As I watched this pantomime for a brief 20 – 30 seconds, I noticed what they wore. They’re both fit, she with a petite build and lovely thighs I would kill for, and he with athletically broad shoulders. But, as they say, “everyone looks the same in the dark,” so too do everyone look the same in their leisure clothes. The working class generally return home and can barely get through the doorway without beginning to strip. I generally reach for a pair of North Face yoga pants and an organic cotton tee. It’s nice to know that my neighbors’ leisure-wear taste is much the same as my own. He wore black sweat pants that had obviously been laundered to a dark grey, and a shapeless white t-shirt that had its label sticking out of the neckline. She wore knee-high tube socks, a short, flippy chemise with some sort of a print, and an oversized green sweatshirt. Probably his former sweatshirt. These neighbors have an intimacy most marriages crave, and yet I don’t think they’re married. Somehow, there’s still an uncertainty in their movements, or a hesitation in how they discuss the distribution of their fajitas that makes me realize that rings have not yet been exchanged.

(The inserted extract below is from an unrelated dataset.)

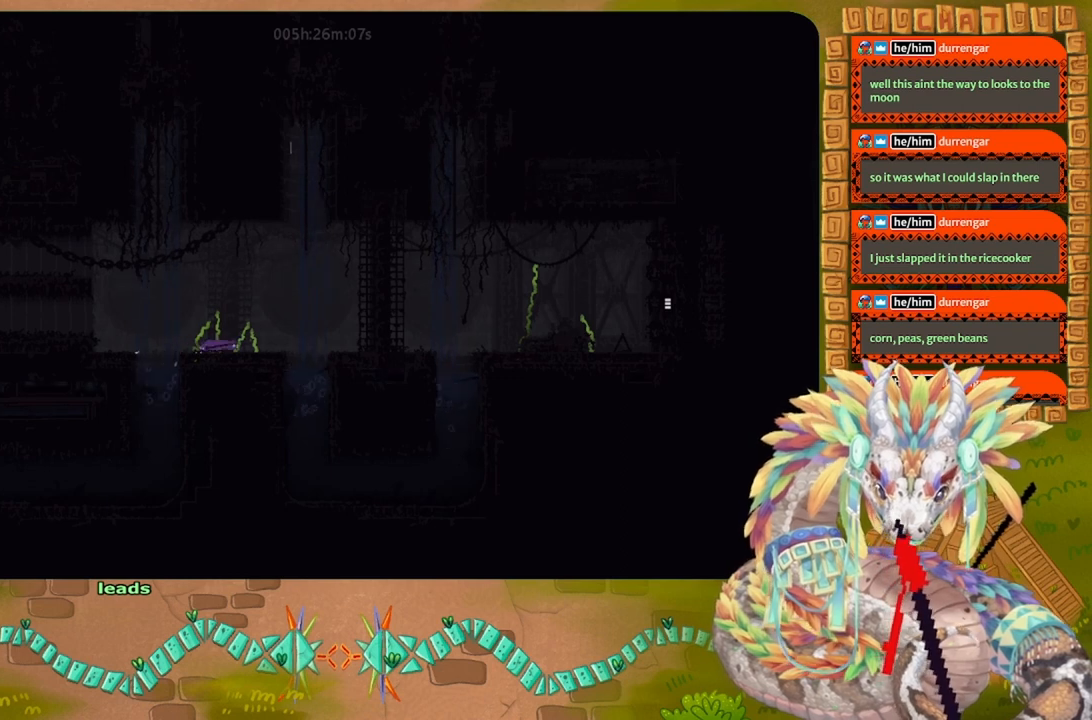
{"keys": ["up"], "events": [[33, "right", "up"], [400, "up", "down"]]}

I thought of my sister's apartment in Paris one summer. Her windows looked out over the open space at the center of the building. One of the neighbors opposite was an old woman who would beat the summer heat by doing her cooking in her bra. I remember how we would giggle as we tried not to spy on her. It was hopeless - there is something about a neighbor in deshabille that absolutely compells one to watch.

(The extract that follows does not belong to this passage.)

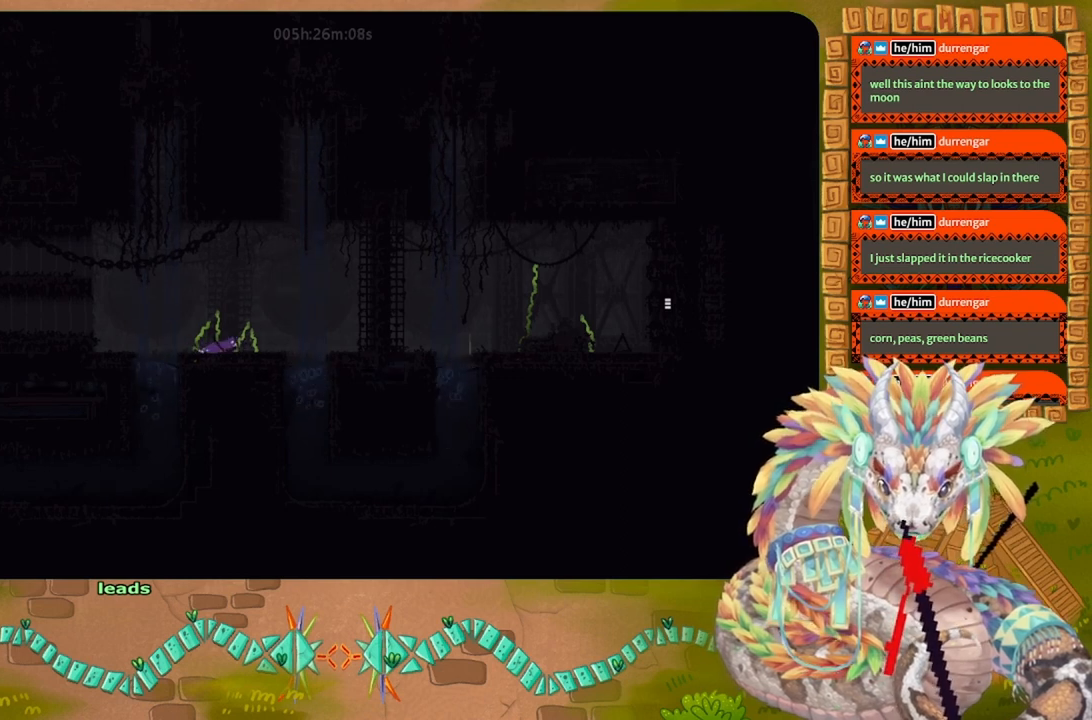
{"keys": [], "events": [[100, "up", "up"]]}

From my sink, their window is the size of a small envelope, or a postcard - such a small space to see their lives. I wonder what they think of my window sill – totally blank and unrevealing except for the Murano glass fishbowl my parents gave to me after a trip to Venice. Living on the top floor as I do, I find myself at an advantage as I realize that they will never really see me in my leisure wear.